[TESTO SCELTO]
★ ★ ★ ★ ★
VARATO IL PIANO TERRITORIALE, VERO STRUMENTO DELL’AUTONOMIA VALTELLINESE!
La Provincia ha approvato il Piano Territoriale-Paesistico che ora affronta il Consiglio Regionale, ma già vi sono stati pronunciamenti tali da far considerare l’approvazione una formalità.
Vediamo i punti salienti.
VIABILITA’
Il cardine è rappresentato dalle Statali 38 e 36.
Al Trivio di Fuentes la nuova arteria a quattro corsie fiancheggiando l’Adda giunge al colmo di Dazio che trafora sbucando nel Piano della Selvetta. Qui corre a fianco dell’Adda per andare poi a congiungersi, riducendosi a unica carreggiata a due corsie, alla tangenziale di Sondrio esistente che proseguirà, in unica carreggiata a due corsie a valle della ferrovia sino a poco dopo la stazione di Tresivio-Poggiridenti-Piateda (stazione che in realtà è nel comune di Piateda). Qui con sottopasso e svincolona fiore si innesterà, per ora, sull’attuale SS.38, in attesa che si faccia la nuova strada sul versante orobico sino a Villa di Tirano.
Per ora ci sarà la tangenziale di Tirano che inizierà a Villa per andare ad unirsi a Serio alla superstrada esistente. Prevista inoltre la tangenziale di Bormio con partenza da Santa Lucia.
Per quanto riguarda la SS. 36 ne è prevista la riqualificazione.
I tempi: il Piano ha opportunamente stabilito che i tempi di esecuzione debbono essere inferiori a quelli effettivi serviti all’ing. Donegani per costruire, a picca e pala e non con le moderne tecnologie, la strada dello Stelvio. Prima dei mondiali quindi tutto a posto.
★ ★ ★ ★ ★
[COMPITI DA SVOLGERE]
[1] Quali tangenziali nomina il testo sul Piano Territoriale della Valtellina?
[2] Riprendi il testo sul Piano Territoriale della Valtellina dal punto in cui si ferma.
L'elenco proviene da un'altra fonte.
★ ★ ★ ★ ★
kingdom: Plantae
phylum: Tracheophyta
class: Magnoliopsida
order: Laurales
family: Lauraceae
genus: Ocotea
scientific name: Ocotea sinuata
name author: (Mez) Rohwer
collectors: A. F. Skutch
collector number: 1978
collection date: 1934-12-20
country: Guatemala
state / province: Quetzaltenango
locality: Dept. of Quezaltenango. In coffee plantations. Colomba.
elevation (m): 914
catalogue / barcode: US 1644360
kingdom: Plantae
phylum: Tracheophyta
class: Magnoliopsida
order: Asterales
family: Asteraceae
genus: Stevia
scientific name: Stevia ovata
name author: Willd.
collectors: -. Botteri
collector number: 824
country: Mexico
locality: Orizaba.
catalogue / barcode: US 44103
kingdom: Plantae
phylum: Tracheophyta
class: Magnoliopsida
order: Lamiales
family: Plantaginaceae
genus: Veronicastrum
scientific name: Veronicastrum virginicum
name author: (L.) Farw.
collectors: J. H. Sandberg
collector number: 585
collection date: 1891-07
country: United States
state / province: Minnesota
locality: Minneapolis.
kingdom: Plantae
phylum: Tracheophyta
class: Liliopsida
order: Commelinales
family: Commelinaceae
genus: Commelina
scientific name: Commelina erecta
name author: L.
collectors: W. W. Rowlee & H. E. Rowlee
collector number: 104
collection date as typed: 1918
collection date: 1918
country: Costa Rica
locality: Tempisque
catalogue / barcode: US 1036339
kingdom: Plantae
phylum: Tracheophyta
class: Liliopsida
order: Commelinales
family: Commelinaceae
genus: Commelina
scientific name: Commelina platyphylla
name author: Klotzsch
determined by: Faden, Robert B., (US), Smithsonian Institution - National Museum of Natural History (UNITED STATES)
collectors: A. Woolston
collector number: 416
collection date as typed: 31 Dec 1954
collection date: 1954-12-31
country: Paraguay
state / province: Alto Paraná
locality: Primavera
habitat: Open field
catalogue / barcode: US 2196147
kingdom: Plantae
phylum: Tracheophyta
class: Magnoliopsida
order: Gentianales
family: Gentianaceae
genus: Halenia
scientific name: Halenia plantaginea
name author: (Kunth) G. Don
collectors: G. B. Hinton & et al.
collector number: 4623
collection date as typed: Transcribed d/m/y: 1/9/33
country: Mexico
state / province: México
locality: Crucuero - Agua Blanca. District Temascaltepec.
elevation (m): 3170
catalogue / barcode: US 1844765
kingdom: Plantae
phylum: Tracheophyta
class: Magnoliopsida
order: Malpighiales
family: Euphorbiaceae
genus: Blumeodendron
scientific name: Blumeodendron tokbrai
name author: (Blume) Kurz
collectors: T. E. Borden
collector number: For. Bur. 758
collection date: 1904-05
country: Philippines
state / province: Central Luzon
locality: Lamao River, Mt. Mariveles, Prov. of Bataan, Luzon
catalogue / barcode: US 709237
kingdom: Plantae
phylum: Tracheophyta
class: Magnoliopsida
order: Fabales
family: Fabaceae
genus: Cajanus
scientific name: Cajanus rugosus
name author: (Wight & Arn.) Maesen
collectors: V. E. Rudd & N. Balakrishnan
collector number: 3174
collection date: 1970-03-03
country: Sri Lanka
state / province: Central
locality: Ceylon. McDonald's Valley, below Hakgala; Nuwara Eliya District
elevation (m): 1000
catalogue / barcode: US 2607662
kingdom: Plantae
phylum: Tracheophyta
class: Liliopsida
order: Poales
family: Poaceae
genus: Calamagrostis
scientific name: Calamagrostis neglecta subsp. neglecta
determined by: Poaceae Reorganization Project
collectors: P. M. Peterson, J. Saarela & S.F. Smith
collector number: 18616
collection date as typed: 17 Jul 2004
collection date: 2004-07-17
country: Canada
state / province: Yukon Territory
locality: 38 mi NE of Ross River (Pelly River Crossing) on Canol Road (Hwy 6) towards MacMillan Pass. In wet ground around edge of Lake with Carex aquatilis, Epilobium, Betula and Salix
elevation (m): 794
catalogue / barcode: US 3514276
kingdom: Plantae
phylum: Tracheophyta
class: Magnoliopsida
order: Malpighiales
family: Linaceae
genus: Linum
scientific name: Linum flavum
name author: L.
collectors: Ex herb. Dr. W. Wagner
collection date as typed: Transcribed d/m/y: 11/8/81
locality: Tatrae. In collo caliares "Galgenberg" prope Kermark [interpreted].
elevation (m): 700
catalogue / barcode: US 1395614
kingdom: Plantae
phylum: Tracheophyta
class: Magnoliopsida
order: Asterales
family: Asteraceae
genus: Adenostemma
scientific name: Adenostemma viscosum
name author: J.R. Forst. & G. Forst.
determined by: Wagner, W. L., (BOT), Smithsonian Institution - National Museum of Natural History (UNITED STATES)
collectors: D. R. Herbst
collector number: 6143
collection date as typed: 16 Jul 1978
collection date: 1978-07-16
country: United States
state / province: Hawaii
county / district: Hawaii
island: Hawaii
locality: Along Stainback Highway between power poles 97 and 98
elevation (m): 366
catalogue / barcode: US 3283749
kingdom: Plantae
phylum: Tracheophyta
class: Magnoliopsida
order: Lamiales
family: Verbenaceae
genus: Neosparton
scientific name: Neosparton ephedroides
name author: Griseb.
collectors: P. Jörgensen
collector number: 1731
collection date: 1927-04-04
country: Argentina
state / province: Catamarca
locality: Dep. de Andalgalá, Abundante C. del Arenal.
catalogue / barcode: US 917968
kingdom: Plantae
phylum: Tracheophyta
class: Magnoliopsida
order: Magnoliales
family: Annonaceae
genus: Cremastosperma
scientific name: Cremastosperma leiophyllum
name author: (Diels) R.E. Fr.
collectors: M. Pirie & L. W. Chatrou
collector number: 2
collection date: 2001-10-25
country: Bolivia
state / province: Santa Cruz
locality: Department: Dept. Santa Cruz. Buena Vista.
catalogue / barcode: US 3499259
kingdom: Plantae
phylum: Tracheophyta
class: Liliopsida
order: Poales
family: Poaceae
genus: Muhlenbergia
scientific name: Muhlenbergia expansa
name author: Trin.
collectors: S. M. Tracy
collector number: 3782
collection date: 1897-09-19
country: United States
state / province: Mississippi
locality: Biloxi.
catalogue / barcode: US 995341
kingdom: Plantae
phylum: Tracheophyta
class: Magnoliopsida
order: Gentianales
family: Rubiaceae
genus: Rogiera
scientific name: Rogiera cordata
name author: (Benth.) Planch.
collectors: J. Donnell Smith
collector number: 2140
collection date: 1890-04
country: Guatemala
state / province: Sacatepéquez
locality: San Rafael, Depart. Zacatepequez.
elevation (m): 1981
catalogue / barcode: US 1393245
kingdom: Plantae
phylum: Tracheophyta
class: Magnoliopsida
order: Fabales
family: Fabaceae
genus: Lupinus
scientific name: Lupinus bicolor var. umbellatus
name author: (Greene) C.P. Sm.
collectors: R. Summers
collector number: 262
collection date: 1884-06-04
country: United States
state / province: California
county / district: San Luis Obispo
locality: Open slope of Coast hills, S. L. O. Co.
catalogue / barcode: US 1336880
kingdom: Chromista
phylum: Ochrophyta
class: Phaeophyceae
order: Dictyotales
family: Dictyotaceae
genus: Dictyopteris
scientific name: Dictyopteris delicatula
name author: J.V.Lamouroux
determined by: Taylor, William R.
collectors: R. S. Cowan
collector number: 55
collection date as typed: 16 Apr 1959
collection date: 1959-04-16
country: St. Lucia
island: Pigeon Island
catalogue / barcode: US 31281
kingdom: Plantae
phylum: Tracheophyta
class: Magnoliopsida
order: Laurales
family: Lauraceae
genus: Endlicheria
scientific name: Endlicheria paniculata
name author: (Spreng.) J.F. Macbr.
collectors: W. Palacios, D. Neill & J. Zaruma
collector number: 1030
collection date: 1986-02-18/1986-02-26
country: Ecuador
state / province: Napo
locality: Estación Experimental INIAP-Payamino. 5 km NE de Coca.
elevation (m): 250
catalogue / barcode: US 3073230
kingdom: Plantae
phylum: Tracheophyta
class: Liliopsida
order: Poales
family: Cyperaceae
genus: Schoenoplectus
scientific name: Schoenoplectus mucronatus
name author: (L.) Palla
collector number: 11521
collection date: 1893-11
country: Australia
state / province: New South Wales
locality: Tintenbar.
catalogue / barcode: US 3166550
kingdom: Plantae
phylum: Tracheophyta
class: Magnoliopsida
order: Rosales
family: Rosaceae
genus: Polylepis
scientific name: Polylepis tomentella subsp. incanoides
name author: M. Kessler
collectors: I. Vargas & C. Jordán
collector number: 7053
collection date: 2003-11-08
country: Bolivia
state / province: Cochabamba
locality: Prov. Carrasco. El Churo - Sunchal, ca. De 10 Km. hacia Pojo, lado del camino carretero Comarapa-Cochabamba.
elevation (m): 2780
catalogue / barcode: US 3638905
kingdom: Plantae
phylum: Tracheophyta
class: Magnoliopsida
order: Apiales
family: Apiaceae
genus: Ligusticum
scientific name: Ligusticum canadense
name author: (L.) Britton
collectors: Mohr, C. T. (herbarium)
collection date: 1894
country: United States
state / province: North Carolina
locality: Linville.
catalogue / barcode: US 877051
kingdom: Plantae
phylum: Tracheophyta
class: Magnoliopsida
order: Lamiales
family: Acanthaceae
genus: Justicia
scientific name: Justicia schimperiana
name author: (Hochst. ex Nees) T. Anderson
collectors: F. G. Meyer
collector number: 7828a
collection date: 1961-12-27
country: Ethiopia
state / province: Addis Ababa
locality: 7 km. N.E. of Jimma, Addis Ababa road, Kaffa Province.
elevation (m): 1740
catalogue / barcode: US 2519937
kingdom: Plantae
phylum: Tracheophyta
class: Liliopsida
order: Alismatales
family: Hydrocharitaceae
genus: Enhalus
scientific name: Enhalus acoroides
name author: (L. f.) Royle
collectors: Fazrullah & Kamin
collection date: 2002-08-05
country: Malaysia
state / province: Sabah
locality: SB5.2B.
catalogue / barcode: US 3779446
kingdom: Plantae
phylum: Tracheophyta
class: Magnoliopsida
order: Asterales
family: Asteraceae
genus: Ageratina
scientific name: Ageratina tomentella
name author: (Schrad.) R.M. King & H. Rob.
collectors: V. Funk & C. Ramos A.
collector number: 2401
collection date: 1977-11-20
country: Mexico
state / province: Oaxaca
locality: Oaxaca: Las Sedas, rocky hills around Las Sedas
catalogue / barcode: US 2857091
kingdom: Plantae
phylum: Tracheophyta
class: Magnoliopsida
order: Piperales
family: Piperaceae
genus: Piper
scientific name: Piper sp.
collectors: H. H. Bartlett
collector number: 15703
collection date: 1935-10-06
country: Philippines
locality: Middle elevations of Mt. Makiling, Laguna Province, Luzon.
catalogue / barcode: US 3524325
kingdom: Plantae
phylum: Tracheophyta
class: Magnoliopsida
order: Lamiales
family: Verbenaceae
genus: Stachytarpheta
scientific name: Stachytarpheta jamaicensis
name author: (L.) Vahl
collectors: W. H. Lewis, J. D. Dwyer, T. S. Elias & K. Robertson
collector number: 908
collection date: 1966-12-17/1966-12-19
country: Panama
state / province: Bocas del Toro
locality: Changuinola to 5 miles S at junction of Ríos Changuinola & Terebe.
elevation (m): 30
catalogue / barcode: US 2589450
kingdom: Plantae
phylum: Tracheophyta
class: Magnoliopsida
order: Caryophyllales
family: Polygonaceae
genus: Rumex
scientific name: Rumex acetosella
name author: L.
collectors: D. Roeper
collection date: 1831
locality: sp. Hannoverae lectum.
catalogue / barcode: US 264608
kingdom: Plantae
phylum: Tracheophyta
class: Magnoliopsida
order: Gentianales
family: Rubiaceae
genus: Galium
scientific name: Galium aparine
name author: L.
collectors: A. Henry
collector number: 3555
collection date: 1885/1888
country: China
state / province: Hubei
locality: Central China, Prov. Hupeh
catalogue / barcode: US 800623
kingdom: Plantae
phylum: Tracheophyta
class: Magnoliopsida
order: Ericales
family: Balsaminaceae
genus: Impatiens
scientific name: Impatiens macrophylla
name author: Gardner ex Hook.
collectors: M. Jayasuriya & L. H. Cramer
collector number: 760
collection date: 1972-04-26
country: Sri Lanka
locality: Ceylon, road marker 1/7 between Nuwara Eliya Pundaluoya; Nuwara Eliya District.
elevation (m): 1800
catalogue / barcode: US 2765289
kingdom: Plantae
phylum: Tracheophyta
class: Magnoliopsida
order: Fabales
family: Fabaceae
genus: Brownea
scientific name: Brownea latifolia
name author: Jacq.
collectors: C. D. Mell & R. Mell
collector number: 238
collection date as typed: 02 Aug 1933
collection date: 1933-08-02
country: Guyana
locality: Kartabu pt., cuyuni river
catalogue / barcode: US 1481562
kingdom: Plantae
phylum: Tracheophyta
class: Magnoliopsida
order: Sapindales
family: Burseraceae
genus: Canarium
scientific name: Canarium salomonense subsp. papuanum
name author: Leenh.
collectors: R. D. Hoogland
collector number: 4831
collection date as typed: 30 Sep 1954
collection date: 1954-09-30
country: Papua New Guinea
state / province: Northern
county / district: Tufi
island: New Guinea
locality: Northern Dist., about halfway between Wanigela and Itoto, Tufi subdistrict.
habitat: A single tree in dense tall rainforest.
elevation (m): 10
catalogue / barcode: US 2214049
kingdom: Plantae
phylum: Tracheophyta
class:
★ ★ ★ ★ ★
[RISULTATI IN ORDINE]
[1] La tangenziale di Sondrio, la tangenziale di Tirano e la tangenziale di Bormio.

[2]
A latere realizzazione dell’obiettivo saggio che l’allora assessore ai LL.PP. della Provincia, on. Bozzetti, aveva posto: quello di avere in destra e sinistra Adda – e dove impossibile almeno da una parte – strade provinciali alternative alla SS. 38. Alcuni esempi: completamento della Valeriana tra Pania e Masino, provinciale Piantedo-Talamona con studio di una soluzione per passare il Tartano e unirsi alla Provinciale delle Orobie. Strada alta di emergenza in versante destro della Valmalenco per evitare l’isolamento della valle nel caso di interruzioni dell’unica strada esistente dopo che la frana di Spriana ha distrutto l’alternativa Ponchiera-Prato. Riqualificazione della viabilità già esistente per unire Tirano e Villa a Teglio. Collegamento da Tresenda con la provinciale Stazzona-Tirano-Lovero utilizzando l’esistente strada comunale migliorata. Tangenziale di Lovero per arrivare sino a Grosotto e Grosio .
Razionalizzazione della rete della viabilità minore, in particolare di tutte le strade di montagna, con precisa gerarchia a tre livelli sia per tipologia che per tipo di gestione.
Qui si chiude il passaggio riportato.